Bir milyonu aşkın meslek liseliyi (yani “ötekilerin çocukları”nı), yüz bin imam hatipliye (yani “daha da ötekilerin çocukları”na) kurban etmeye götüren sağlıksız bir ruh hali, sınıfsal ve ideolojik bir tercih bu. 12 Eylül Cuntasının elebaşı Kenan Evren bile konuya daha az acımasız yaklaşıp, “hiç almamak taraftarı değilim. Çocuk zorlaştırmamıza rağmen kazanıyorsa demek ki kabiliyetli imiş, kazanmış. Belki üniversiteye gidince o kafasını değiştirir. Ama kendi camiasında kalırsa onu devam ettirir” diyebiliyordu.
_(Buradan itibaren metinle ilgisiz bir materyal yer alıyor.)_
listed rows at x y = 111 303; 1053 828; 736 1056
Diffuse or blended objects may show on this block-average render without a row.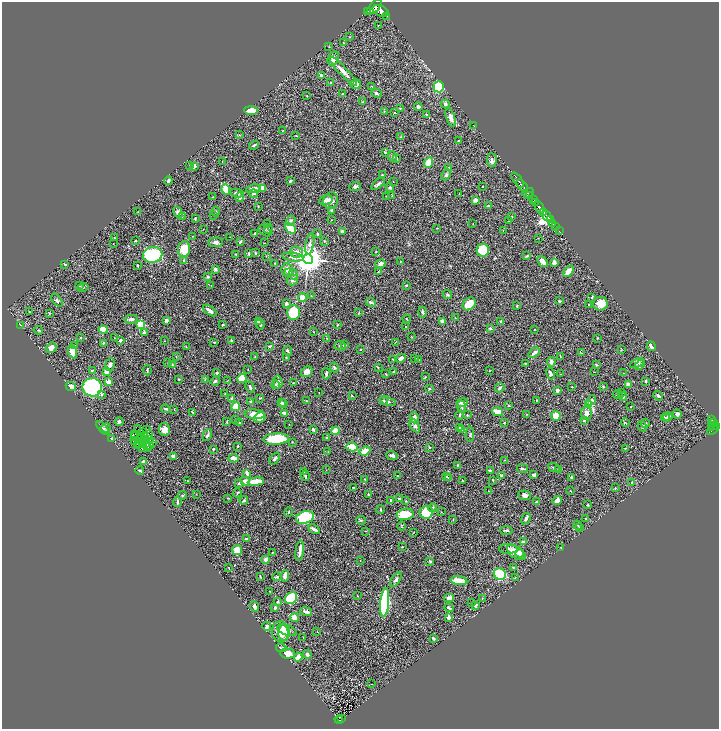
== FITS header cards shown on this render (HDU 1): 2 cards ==
NAXIS1  =                 1434
NAXIS2  =                 1453

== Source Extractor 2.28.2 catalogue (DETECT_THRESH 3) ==
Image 1434 x 1453 px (HDU 1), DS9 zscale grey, zoomed out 1/2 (1 PNG px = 2 x 2 image px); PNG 721 x 731 px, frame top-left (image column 2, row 1453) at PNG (2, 2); each listed source drawn as its Kron ellipse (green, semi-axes under 4 px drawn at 4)
Background 0.631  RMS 0.022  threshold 0.0668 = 3 sigma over >= 5 px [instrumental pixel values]
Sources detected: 505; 34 cannot appear on this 1/2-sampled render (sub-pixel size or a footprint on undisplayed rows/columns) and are neither listed nor drawn; the other 471 listed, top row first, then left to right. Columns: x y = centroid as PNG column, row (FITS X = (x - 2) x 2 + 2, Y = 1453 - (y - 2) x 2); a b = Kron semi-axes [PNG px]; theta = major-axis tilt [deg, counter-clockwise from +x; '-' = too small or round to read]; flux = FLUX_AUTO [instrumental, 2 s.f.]
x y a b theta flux
374 7 9 4 44 3800
380 11 8 5 -25 4100
368 12 2 1 - 6.8
387 16 2 1 - 61
378 25 2 1 - 1.9
349 37 3 2 - 1.7
343 43 2 1 - 1.9
329 47 3 2 - 2.3
333 59 7 5 63 19
343 71 20 4 -46 36
321 75 3 3 - 13
331 82 3 2 - 2.5
356 84 5 4 - 25
372 86 3 2 - 2.2
439 87 5 5 - 140
376 93 5 3 - 6.3
343 94 2 2 - 5.5
307 96 3 2 - 2.1
362 102 3 3 - 3.8
445 104 4 4 - 12
418 107 4 3 - 12
400 108 3 2 - 2.5
251 111 7 4 -4 46
384 111 3 2 - 1.6
394 112 3 2 - 2.4
426 115 3 3 - 3.7
451 117 10 4 -72 23
474 126 2 1 - 1
283 130 3 2 - 2.2
239 135 3 2 - 2.5
296 136 2 2 - 1.6
401 137 3 2 - 4.8
458 140 2 2 - 3.1
254 145 5 2 - 7
385 152 3 2 - 4.6
393 156 5 4 - 8.2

(Onun İHL öğrencilerini “hasta çocuklar” olarak gördüğünü ortaya koyan bu ifadelerindeki önyargıyı bir yana koyacak olursak, sizce de şu soru üzerinde düşünmeye değmez mi: Darbeci bir diktatörün “sivil toplum”dan daha insaflı olduğu kaç ülke vardır acaba?)
Sendikanın solcusu böyle de sağcısı farklı mıydı? En fazla üyesi olan ve Hükümetle pazarlık yetkisini elinde bulunduran Türk Eğitim Sen ise milletin hukukunu milliyetçilik ideolojisine kurban ederek, sanki bu sorun hiç yokmuş gibi yapmayı sürdürüyordu. Muhtemelen, katsayıyı kaldırmak isteyen Hükümetin ekmeğine yağ sürmemek veya Türkiye’deki mevcut güç ilişkilerini değiştirecek bir tutum almamak için haksızlığa göz yumuyor, susarak adaletsizliğe katkıda bulunuyordu.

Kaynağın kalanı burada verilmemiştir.